When I was a kid, my mom used to make meatloaf more than I preferred. Like one time a year was more than I preferred. Don’t get me wrong – she did it right keeping it moist and flavorful. I just thought the idea of meat looking like bread was wrong.
Fast forward 25 years later, and I still don’t love the idea of meatloaf. But, mini meatloaves is a different story. I’ve convinced myself they’re large meatballs so now I like them!
You make them in a similar way to meatballs and they taste amazing with green beans and any kind of potatoes.
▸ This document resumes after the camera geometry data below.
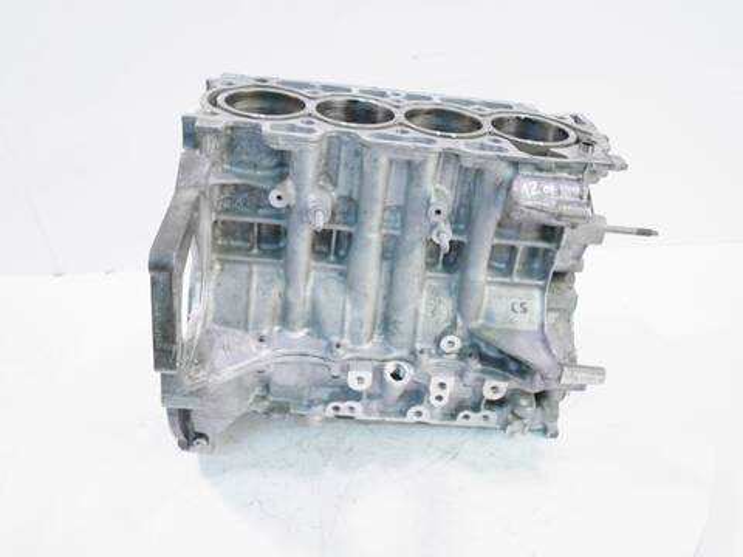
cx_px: 372
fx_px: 730
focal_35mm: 34
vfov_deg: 41.8
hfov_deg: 54.0
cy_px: 278
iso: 500
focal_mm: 17
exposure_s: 1/60
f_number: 4
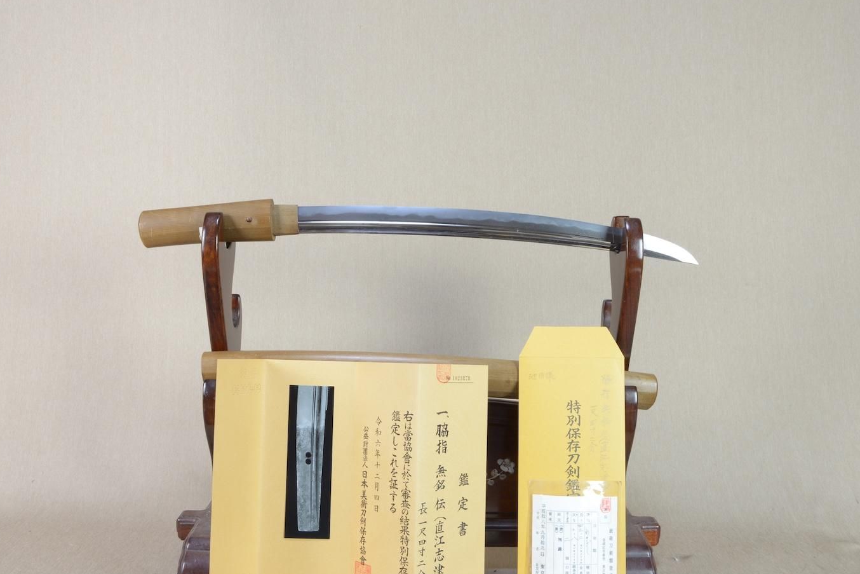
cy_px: 289
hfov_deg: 60.3
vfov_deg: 42.3
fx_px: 741
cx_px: 425
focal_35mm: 31
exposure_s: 1/2
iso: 400
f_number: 11
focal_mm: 20
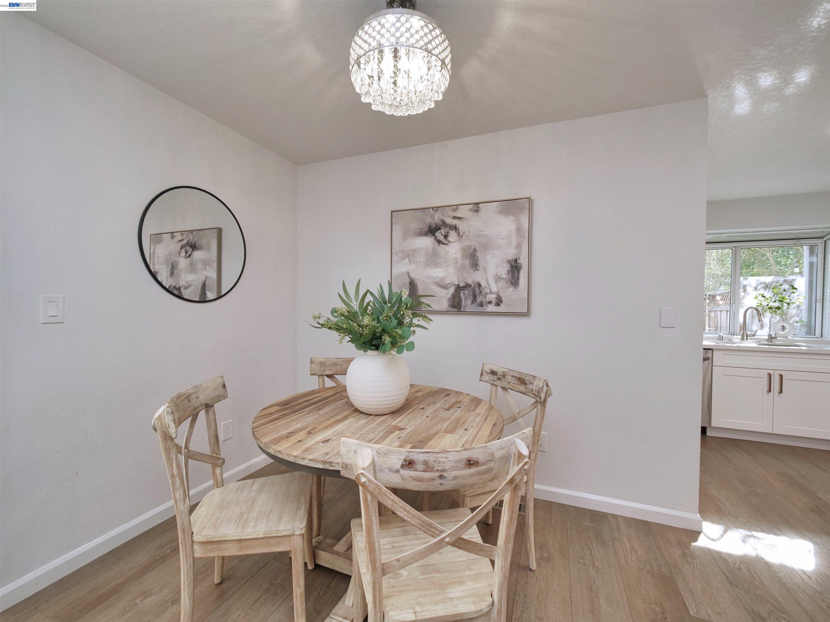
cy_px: 311
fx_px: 336
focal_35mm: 14
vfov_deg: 85.7
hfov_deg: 102.1
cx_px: 415
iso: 800
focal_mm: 7
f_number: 4
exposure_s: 1/160
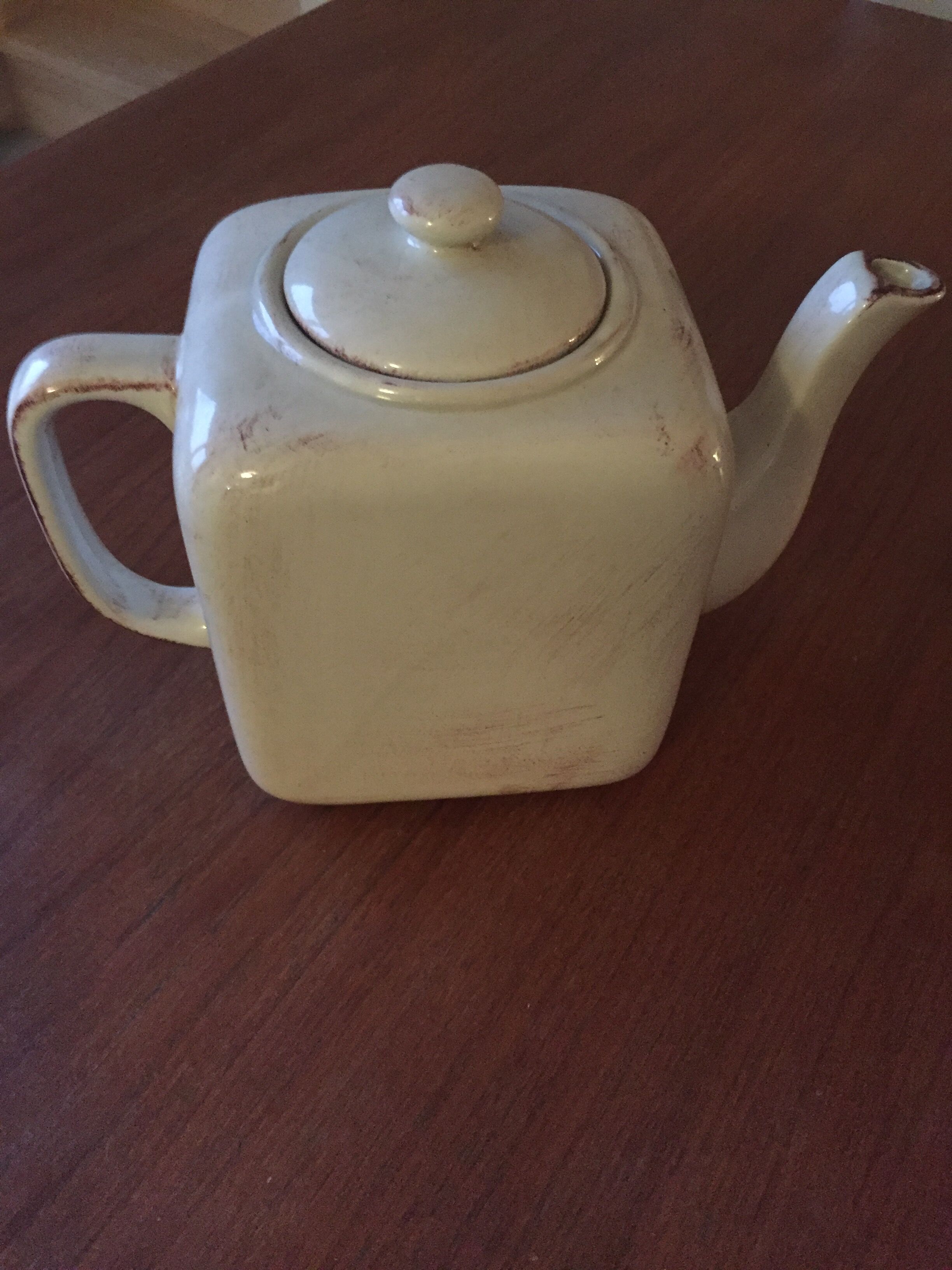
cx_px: 476
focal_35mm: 29
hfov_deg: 48.2
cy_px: 635
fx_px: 1063
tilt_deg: -48.8
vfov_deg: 61.7
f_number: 2.2
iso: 640
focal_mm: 4.15
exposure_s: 1/17
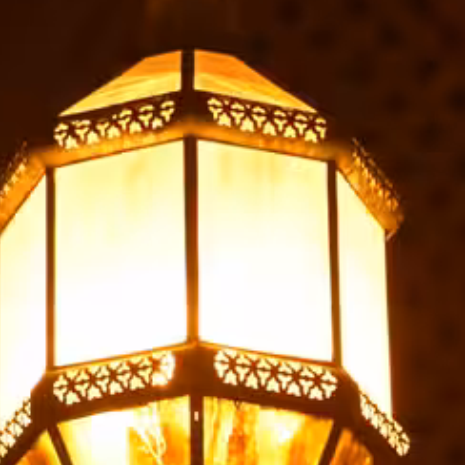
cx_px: 263
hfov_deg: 5.9
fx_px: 4511
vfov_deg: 5.9
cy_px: 358
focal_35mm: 297
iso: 1000
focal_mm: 35
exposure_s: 1/60
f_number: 4
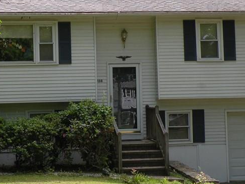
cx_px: 100
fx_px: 835
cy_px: 84
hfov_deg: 16.7
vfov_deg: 12.5
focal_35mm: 118
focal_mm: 9.8
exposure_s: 1/140
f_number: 4.5
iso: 64
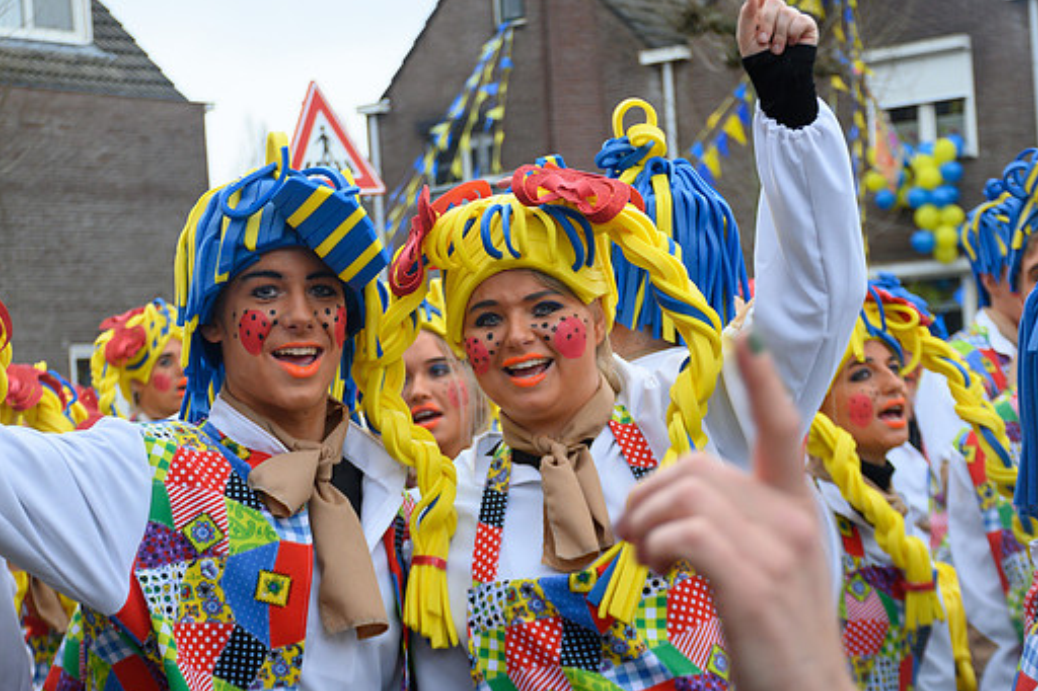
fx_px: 2450
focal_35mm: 85
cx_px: 551
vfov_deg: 16.1
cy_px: 360
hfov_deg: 23.9
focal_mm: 50
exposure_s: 1/250
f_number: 5
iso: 400
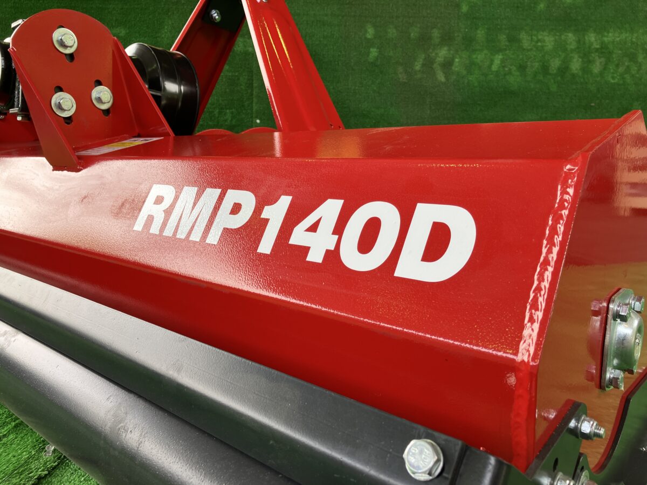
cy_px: 242
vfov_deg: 49.7
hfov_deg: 63.4
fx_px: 523
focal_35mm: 28
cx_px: 324
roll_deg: -0.4
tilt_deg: -9.1
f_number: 1.8
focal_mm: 3.99
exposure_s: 1/126
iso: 20
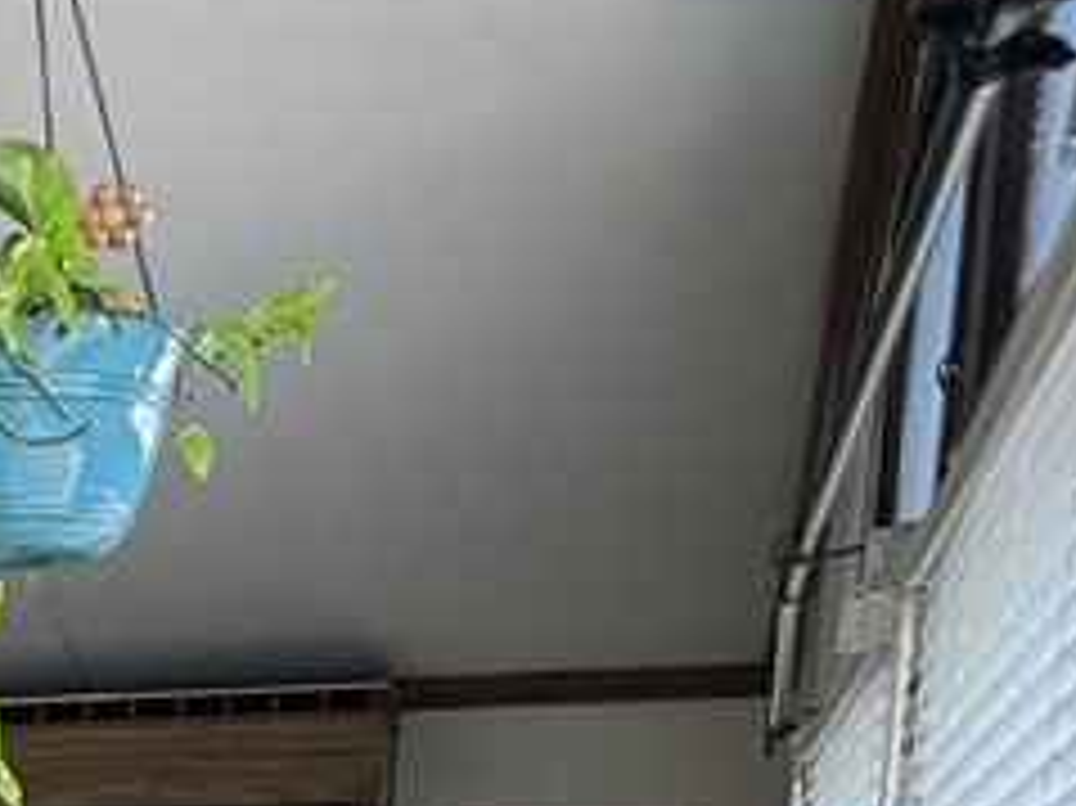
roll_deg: -0.6
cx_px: -909
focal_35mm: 103
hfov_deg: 16.0
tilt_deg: -11.1
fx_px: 3200
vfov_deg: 12.5
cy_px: 1662
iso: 125
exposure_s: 1/120
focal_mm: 6.76
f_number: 1.78
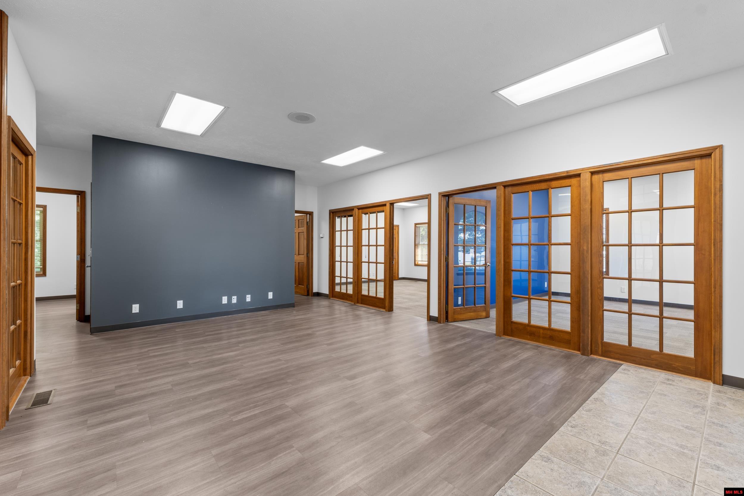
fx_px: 310
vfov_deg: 77.3
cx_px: 372
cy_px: 248
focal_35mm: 15
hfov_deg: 100.4
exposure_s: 1/2
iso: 200
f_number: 9
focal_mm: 10
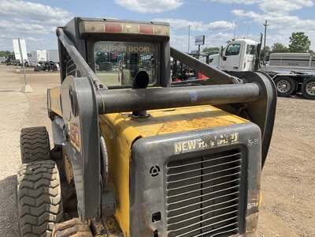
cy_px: 118
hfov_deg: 61.7
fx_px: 264
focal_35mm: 29
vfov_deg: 48.2
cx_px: 158
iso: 25
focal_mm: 3
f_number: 1.8
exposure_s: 1/1144
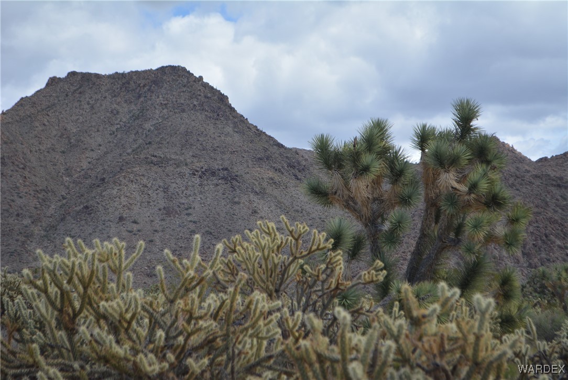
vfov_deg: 16.6
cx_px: 284
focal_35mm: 82
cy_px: 190
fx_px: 1302
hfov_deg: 24.6
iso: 400
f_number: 6.3
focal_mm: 55
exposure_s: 1/1600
There’s no reason to limit what you serve them with, even pasta or rice! I make them with a baked potato, but mashed would be just as tasty.
Sheet-Pan Mini Meatloaves
- 2 medium russet potatoes
- 1/4 cup water
- 1/3 cup seasoned breadcrumbs
- 1/3 cup grated yellow onion
- 1/3 cup ketchup, divided
- 3/4 teaspoon kosher salt, divided
- 3/4 teaspoon freshly ground black pepper, divided
- 1 large garlic clove, finely grated
- 1 pound 93% lean ground beef
- 1 large egg
- 12 ounces green beans, trimmed
- 1 tablespoon olive oil
- Preheat oven to 425°F.
- Coat a large piece of heavy-duty foil with cooking spray; place potatoes on foil. Drizzle potatoes with water; wrap foil around potatoes, sealing tightly. Place foil packet in one corner of a 13 x 18–inch half sheet pan and place in oven.
- Meanwhile, mix breadcrumbs, onion, 2½ tablespoons ketchup, ¼ teaspoon salt, ¼ teaspoon pepper, garlic, beef, and egg in a large bowl. Divide mixture into 4 equal portions. Shape each portion into a 4 x 2½ –inch freeform loafs and add to the sheet pan. Spread remaining 3 tablespoons ketchup evenly over meatloaves. Bake meatloaves and potatoes for 15 minutes.
- Combine green beans and oil, tossing to coat. Remove pan from oven. Arrange green beans on pan around meat loaves and potatoes. Bake at 425°F for 15 minutes. Remove pan from oven. Enjoy!